Rassie Everton Wicker was born March 6, 1892 near Cameron and died October 16, 1972. He spent most of his life in Moore County.
Writer and Engineer
He attended school at Cameron and later secured admission to the Agricultural & Mechanical College in Raleigh, now N.C. State University through comprehensive examination and graduated in 1919 with a degree in civil engineering. He later became a certified civil engineer under the "grandfather clause", and served as engineer for Pinehurst, Inc. until his retirement.
Rassie Wicker was mostly self-taught, beginning with teaching himself to read from the Sears & Roebuck catalog. He was a true scholar, with an insatiable thirst for knowledge. He seemingy recorded to memory all that he read and learned, for he could answer most any question put to him.
His interest and abilities were many and varied. He was a master craftsman who produced many beautiful pieces of furniture.
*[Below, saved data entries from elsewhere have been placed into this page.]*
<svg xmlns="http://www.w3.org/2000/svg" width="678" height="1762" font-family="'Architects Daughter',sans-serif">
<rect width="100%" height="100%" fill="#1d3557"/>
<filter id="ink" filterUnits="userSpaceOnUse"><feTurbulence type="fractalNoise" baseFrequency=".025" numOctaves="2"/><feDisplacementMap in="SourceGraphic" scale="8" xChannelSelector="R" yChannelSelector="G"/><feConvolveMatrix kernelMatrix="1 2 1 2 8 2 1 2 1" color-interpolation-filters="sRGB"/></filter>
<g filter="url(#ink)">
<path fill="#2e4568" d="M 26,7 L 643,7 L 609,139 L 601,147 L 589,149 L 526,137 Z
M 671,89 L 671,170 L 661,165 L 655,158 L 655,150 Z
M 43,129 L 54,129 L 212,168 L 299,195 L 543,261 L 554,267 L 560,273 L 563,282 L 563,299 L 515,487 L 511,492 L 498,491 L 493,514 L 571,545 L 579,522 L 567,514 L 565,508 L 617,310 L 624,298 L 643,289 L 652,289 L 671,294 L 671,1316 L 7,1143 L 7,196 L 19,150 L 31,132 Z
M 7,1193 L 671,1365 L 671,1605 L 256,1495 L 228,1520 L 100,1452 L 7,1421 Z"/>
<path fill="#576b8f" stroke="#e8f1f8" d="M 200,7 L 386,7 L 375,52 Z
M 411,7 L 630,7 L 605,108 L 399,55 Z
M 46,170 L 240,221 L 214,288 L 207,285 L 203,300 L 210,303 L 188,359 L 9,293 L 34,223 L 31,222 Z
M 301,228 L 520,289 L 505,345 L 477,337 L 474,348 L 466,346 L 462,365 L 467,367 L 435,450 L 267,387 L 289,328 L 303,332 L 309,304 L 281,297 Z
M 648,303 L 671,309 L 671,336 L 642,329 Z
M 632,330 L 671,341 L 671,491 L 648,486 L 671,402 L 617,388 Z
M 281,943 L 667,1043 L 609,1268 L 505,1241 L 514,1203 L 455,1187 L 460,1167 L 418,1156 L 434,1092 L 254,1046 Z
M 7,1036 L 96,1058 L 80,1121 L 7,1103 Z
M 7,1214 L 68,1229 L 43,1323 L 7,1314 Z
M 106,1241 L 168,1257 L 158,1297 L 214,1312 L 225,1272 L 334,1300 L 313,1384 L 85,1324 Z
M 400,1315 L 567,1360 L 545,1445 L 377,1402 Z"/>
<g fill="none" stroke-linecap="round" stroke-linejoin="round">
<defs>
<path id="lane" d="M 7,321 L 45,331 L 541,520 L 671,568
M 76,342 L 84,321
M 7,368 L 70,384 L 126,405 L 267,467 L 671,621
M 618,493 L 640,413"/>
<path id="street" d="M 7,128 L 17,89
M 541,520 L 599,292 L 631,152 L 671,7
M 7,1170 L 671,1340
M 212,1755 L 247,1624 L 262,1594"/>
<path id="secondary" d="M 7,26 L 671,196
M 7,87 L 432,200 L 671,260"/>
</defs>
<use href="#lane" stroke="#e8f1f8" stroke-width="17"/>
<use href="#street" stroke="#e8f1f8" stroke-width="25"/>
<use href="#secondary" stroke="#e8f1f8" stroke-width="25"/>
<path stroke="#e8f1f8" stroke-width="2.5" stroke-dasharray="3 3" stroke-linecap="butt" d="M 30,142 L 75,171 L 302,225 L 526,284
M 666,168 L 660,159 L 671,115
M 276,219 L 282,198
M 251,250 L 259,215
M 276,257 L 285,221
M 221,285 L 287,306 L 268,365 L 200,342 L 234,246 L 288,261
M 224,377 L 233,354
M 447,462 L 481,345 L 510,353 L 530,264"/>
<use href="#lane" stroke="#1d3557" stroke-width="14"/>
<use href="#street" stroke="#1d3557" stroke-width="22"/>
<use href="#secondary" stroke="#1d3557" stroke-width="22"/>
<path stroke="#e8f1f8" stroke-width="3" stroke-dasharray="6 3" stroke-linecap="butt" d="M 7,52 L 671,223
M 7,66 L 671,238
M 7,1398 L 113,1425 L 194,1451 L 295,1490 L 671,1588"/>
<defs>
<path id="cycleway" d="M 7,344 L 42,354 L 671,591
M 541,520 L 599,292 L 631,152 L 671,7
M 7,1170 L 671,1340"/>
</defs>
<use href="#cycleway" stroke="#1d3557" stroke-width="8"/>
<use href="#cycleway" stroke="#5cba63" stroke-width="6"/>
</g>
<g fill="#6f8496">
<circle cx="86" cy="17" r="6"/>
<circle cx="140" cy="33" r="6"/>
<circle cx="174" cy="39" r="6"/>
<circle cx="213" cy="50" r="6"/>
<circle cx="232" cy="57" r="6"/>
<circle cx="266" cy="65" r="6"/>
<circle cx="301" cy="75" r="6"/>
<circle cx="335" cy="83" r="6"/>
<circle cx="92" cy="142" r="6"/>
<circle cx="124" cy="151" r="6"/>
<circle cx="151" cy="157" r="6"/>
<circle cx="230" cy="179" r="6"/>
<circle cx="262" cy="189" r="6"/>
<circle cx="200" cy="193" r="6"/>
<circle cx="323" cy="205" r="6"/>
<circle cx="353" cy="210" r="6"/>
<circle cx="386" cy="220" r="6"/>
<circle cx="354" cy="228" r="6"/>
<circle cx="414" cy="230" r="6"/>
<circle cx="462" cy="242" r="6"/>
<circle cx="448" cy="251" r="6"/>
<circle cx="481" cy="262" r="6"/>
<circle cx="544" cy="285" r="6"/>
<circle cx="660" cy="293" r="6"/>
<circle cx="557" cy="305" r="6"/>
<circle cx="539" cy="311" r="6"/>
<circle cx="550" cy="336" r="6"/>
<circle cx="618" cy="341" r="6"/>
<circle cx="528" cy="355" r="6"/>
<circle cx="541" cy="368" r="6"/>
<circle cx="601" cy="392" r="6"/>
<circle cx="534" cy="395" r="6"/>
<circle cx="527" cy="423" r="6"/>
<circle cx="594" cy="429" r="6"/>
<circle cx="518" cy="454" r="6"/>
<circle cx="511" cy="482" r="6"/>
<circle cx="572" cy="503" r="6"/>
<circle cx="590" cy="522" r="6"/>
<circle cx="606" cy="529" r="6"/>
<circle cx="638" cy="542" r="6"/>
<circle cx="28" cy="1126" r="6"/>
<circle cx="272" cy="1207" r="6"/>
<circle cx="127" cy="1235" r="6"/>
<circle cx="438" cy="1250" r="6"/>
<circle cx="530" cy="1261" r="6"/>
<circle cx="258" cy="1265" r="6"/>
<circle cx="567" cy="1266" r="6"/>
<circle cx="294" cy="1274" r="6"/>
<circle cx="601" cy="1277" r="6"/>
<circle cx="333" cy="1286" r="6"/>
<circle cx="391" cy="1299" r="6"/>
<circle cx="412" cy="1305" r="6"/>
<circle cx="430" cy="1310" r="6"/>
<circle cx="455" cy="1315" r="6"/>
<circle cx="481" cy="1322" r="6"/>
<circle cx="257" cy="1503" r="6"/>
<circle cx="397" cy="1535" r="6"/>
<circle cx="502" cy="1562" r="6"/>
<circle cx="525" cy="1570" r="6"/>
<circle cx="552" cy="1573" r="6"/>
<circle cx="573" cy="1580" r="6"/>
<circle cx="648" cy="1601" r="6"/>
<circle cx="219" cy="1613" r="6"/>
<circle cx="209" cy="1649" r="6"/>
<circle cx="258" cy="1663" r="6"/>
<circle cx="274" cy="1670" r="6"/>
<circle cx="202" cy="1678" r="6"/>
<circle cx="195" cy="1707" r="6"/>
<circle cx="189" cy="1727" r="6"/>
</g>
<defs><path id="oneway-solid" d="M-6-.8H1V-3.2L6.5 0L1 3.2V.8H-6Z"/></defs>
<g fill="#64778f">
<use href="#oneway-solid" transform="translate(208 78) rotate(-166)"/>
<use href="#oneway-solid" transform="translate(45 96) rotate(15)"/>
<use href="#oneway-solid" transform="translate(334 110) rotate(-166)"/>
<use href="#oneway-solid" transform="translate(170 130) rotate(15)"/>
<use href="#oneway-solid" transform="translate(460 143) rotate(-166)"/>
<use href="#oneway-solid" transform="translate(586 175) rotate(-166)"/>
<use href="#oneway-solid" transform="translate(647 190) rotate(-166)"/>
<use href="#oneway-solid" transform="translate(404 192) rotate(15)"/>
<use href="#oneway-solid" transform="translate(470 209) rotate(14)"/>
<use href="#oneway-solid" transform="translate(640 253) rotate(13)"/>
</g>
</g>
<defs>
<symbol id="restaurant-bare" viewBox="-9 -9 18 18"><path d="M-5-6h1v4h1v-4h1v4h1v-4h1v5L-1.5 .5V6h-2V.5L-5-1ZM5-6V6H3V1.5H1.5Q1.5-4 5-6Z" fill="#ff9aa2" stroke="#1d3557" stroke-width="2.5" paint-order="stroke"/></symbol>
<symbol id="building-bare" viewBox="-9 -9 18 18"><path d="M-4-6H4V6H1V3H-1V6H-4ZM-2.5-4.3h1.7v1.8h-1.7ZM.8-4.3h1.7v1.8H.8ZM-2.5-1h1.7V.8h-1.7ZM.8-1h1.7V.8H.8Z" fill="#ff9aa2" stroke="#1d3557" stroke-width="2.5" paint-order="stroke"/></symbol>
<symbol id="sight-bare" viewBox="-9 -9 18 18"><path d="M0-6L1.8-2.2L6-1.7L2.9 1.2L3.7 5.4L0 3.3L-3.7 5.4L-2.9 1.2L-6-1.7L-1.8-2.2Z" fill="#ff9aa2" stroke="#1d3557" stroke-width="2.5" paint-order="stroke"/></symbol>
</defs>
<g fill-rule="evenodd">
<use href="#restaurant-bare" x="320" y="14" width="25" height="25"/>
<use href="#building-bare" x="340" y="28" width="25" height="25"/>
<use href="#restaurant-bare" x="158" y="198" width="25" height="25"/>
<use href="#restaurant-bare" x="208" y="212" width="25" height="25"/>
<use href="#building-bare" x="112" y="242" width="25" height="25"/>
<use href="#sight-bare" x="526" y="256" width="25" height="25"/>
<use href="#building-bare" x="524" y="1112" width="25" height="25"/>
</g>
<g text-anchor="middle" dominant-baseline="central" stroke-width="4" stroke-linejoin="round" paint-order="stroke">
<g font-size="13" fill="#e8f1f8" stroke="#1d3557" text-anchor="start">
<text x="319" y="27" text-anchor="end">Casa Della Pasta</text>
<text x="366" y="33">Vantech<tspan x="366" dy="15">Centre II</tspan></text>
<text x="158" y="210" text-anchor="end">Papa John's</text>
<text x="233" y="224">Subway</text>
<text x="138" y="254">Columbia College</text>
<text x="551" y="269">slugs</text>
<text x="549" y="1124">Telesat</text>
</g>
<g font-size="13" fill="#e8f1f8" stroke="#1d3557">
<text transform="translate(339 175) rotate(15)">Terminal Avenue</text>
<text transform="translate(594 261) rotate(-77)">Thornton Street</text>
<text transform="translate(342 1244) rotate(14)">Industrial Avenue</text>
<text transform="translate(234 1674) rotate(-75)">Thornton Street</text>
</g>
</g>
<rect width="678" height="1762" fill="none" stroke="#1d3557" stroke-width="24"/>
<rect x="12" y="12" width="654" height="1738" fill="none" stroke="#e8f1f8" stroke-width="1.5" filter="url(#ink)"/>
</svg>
He was a mechanical and architectural engineer as well as a civil one; a student of math and science, music, astronomy, horticulture and botany. His interests even extended to the art of weaving, resulting in his building a four-harness loom on which he wove a coverlet of ancient design. Bee-keeping and orchid-raising were among his many hobbies.
But, he was perhaps best known as a writer and historian. He supplied much of the information used by Blackwell Robinson in his, A History of Moore County, 1747-1847; and then, in 1969, he typed his own, Miscellaneous Ancient Records of Moore County, NC, a 570-page (legal size) book, now in its third printing. He was also recognized as being instrumental in locating (in 1953) the American homesite of the Scottish heroine, Flora MacDonald, on Cheek’s Creek in Anson (now Montgomery) County.
For his contribution to the preservation of Moore County history, he was awarded the Kiwanis, "Builders Cup", in 1971, and is to be included in William Powell’s, Dictionary of North Carolina Biography..
Rassie Wicker was an honest, gentle, soft-spoken man, who met everyone on the same level, whether rich or poor, black or white, and he had many friends of varied backgrounds and conditions. He was a great story-teller, possessed of the dry wit for which many Wickers have been known.